Fleischgeil

Wir sind und bleiben Fleischfresser - trotz aller Brutalität im Umgang mit dem lieben Vieh. Ist das menschlich oder einfach dumm?

Es ist eine Sprache der Sinnlichkeit. Chateaubriand, Entrecôte double, Filet Mignon. Well done, medium, rare. Von beiden Seiten stark anbraten, damit sich die Poren schließen und eine zarte Kruste entsteht. Oder grillen, jetzt im Sommer, wie das riecht, wie das schmeckt!

Und es ist eine Sprache der Brutalität. Entschnabelt, enthornt, entschwanzt. Massentierhaltung, Gammelfleisch, BSE. Vieh mit Medikamenten vollpumpen, zusammenpferchen und mästen, töten, zerstückeln, verpacken.

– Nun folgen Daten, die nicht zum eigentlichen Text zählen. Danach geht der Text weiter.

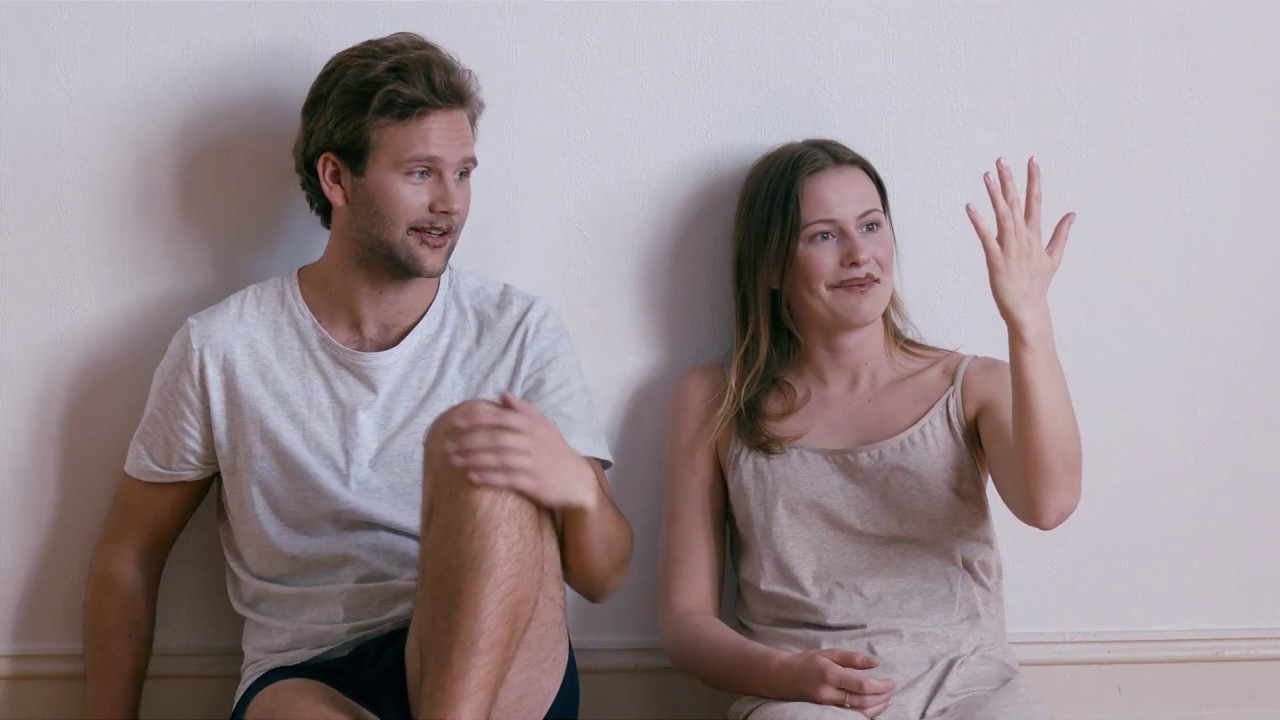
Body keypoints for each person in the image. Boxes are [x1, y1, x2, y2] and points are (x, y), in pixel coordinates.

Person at [84, 32, 633, 720]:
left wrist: (576, 487)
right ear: (336, 179)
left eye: (463, 173)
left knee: (475, 436)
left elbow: (602, 576)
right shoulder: (221, 348)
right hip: (313, 669)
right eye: (421, 173)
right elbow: (131, 554)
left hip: (499, 664)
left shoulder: (518, 331)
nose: (450, 203)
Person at [659, 139, 1081, 719]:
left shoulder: (973, 386)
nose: (859, 254)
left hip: (972, 692)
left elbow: (1050, 505)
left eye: (871, 225)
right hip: (805, 701)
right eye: (823, 236)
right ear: (771, 264)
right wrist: (785, 674)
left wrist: (1028, 320)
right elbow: (685, 624)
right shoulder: (714, 400)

Jeder weiß, was mit den Tieren geschieht, und doch wird Fleisch in Massen gegessen. In diesem Monat ist die dritte Ausgabe des Magazins Beef erschienen, Untertitel: »Für Männer mit Geschmack«. In Beef gibt es Fotos, auf denen Fleisch nicht bloß appetitlich, sondern verführerisch, ja wunderschön aussieht. Das Magazin wird gekauft, weil viele Männer Fleisch nicht nur essen; sie lieben Fleisch. Und diese Männer sind nicht alle dumm, simpel und töricht, oder?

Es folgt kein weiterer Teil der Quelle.